Nabbit continued to be scrutinized following his appearance in Wonder. Writing for Polygon, Ana Diaz stated that she liked Nabbit's characterization as a "pesky little thief" compared to Mario's hero role and believed he was a good addition to the game as way to reach out a wide range of players. However, she added that she felt cheated playing as him due to his inability to interact with enemies and power-ups, noting he did not represent the traditional Mario experience. Ranking the playable characters in Wonder, Jason Faulkner from GameRevolution placed him in the bottom tier for being the least fun to play, describing him as insufferable and "the worst character in the Mario universe." Many fans voiced their frustrations with Nabbit's abilities upon the release of the game, with some describing him and the Yoshis as "forced easy mode". Additionally, fans of the character expressed disappointment in his inability to use the game's new power-ups, wishing instead for the character's "easy mode" abilities to be togglable or to even give the character a "hard mode" option. Conversely, parents praised the easy mode characters, stating that they could use the characters to help guide their children. Countering this point, Ollie Reynolds from Nintendo Life echoed the sentiment that all characters should have difficulty settings instead of singling out specific characters, adding that he believes no child would want to play as Nabbit over characters such as Mario, Luigi, and Princess Peach.

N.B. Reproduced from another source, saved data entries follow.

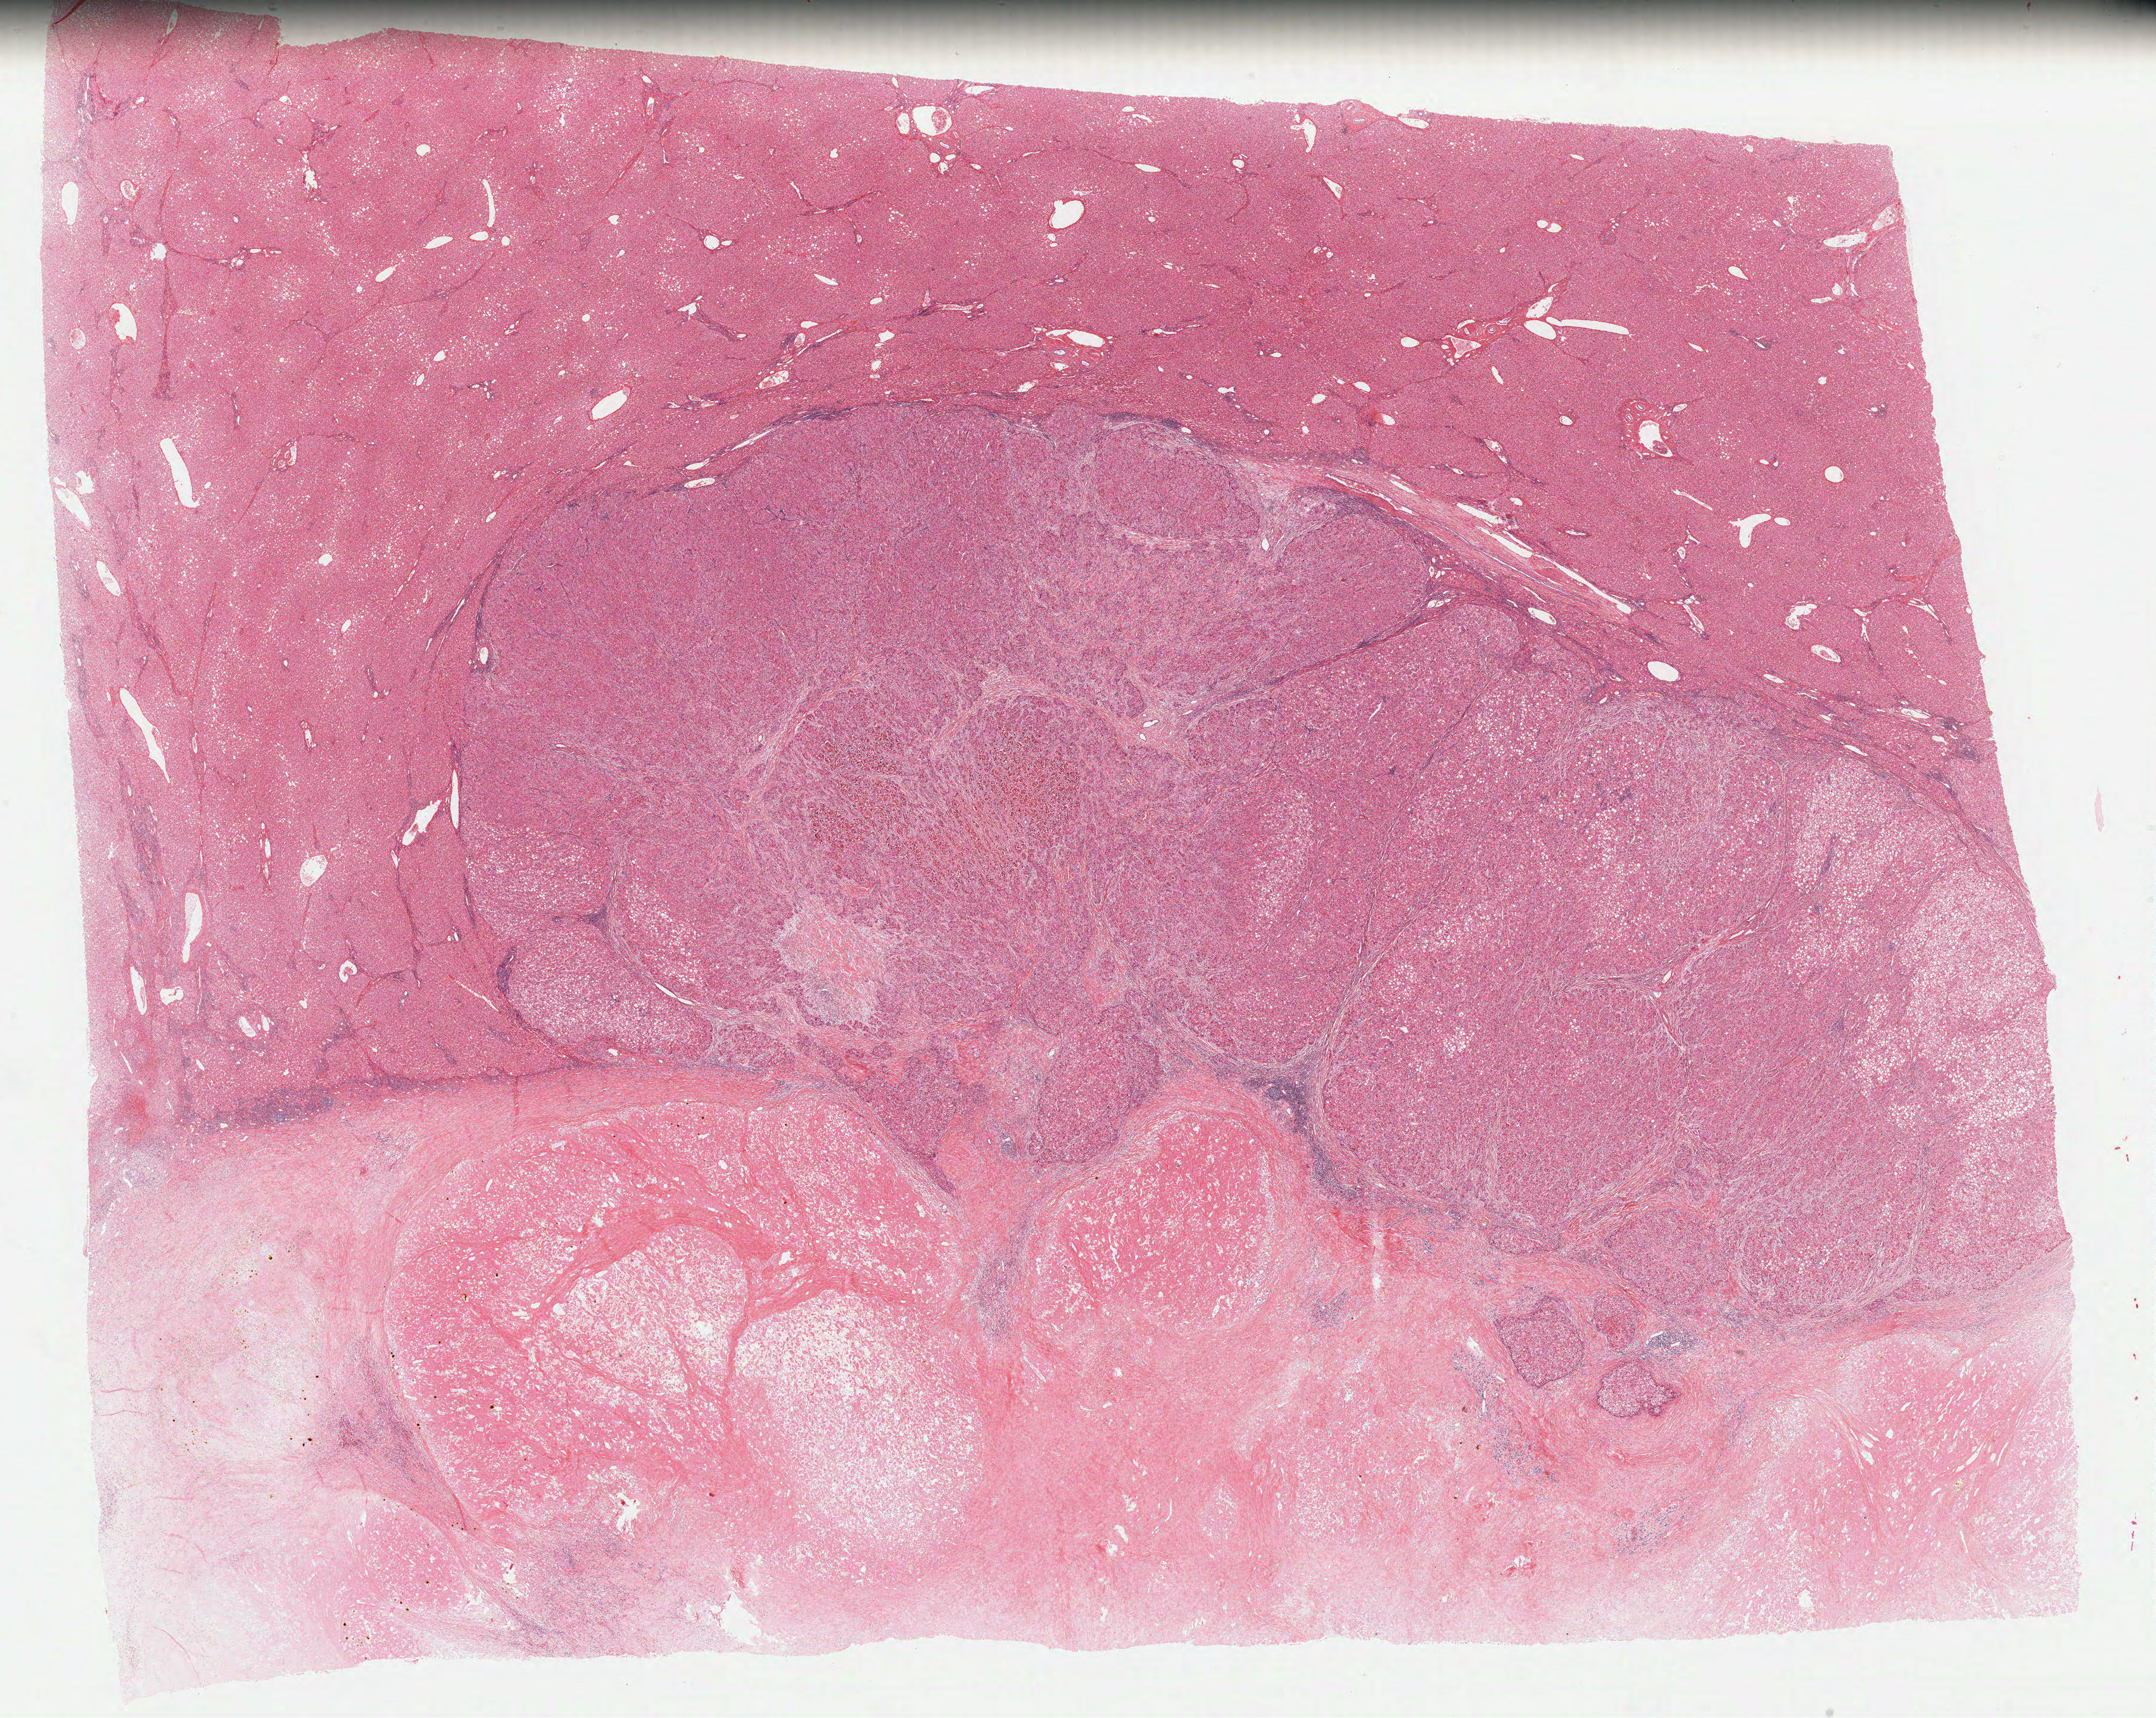
H&E-stained whole-slide image — a low-resolution overview of the entire scanned area, about 28.7 x 22.9 mm (acquisition: 40x scan), formalin-fixed paraffin-embedded (FFPE) diagnostic section, sample: primary tumour, liver. Male patient; age at initial diagnosis 54 years.
Histologic diagnosis: Hepatocellular carcinoma, NOS.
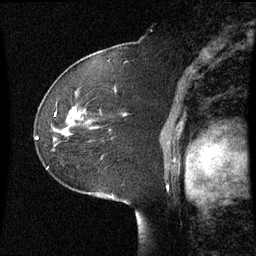
Breast MRI (dynamic contrast-enhanced), one sagittal slice. Slice 43 of 60 in the series (ordered by position). Dynamic contrast-enhanced series, image 2 of 3 at this slice position (ordered by acquisition). 1.5 T. TE 4.2 ms, TR 8.9 ms. 2.2 mm slice thickness. 256 × 256 image matrix. Patient: female, 51 years. From the clinical record (not read from this slice): setting: breast cancer imaged before/during neoadjuvant chemotherapy; receptor status: HR-positive, HER2-negative.
Outlined on this slice (semi-automatically segmented with operator editing):
- analysis volume of interest (the breast-tissue region the enhancement analysis was run in; not a lesion): bounding box [x1, y1, x2, y2] px = [54, 108, 97, 151]
- tumour enhancement mask (voxels above the 70 % enhancement threshold inside the analysis volume of interest): [68, 114, 81, 123]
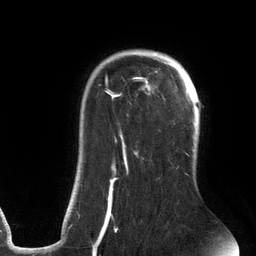
Breast MRI (dynamic contrast-enhanced), one axial slice; position 97 of 134 along the scan axis; cropped to one breast; dynamic contrast-enhanced series, time point 2 of 6 at this slice position (early post-contrast); 3 T; TE 2.7 ms, TR 6.5 ms; 1.2 mm slice thickness; 256 × 256 image matrix, field of view 200 × 200 mm. Female patient.
Outlined on this slice (semi-automatic segmentation, software-assisted and operator-edited):
- enhancing-tissue mask used for the functional tumour volume (all voxels passing the contrast-enhancement thresholds inside the analysis volume; usually the tumour): bounding box [x1, y1, x2, y2] px = [77, 58, 190, 241]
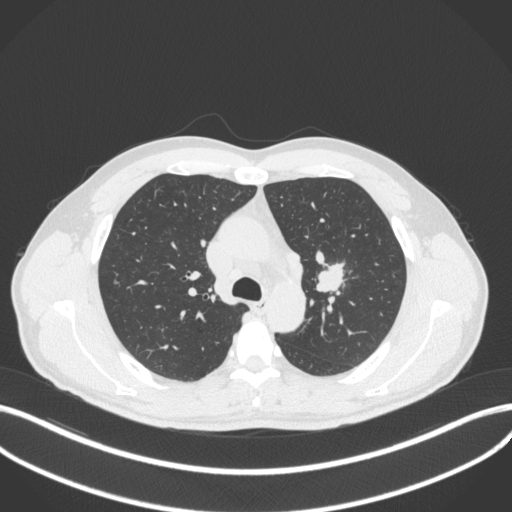
Chest CT, one axial slice; position 293 of 383 along the scan axis; reconstruction kernel B31f; lung window (W 1500 / L -600 HU); 1 mm slice thickness; 512 × 512 image matrix, field of view 400 × 400 mm. Patient: male, 50 years. From the clinical record (not read from this slice): clinical TNM (as recorded): T1c N1 M1b.
Structures marked on this image (bounding box drawn by a radiologist):
- lung tumour (recorded histology: squamous cell carcinoma): bounding box (x1, y1, x2, y2) in pixels: (310, 255, 347, 295)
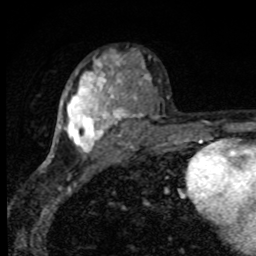
Breast MRI, one axial slice; position 53 of 80 along the scan axis; cropped to one breast; dynamic contrast-enhanced series, time point 2 of 8 at this slice position (early post-contrast); 1.5 T; TE 4.2 ms, TR 7 ms; 256 × 256 image matrix, field of view 145 × 145 mm. Female patient.
Structures marked on this image (semi-automatically segmented with operator editing):
- enhancing-tissue mask used for the functional tumour volume (all voxels passing the contrast-enhancement thresholds inside the analysis volume; usually the tumour): bounding box [x1, y1, x2, y2] px = [57, 55, 135, 153]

Critics have also commented on Nabbit's other appearances in the Mario franchise. In his review of New Super Mario Bros. U, VentureBeats Rus McLaughlin praised Nabbit's chase sections, describing it as his favourite side mode of the main campaign. Upon the announcement of Nabbit's playable appearance in Dr. Mario World, James Jones of Nintendo World Report critiqued his inclusion, jokingly questioning if he would "steal your organs". Jones lamented how he considered Nabbit to be a "non-character" and instead "an affliction", insisting that the use of his original render instead of making a new one was evidence of Nintendo's lack of thought for Nabbit. Writing for TheGamer, Eric Switzer similarly wrote how he did not believe Nabbit to be a real character, convinced he was more of a fake character like Graggle Simpson. Switzer further noted that Nabbit did not conform to the Mario franchise's character design philosophy, feeling that his "perfect round eyes with no iris and no reflection" compared to the Mario cast's oval-shaped eyes with reflection made him appear more like a Funko Pop.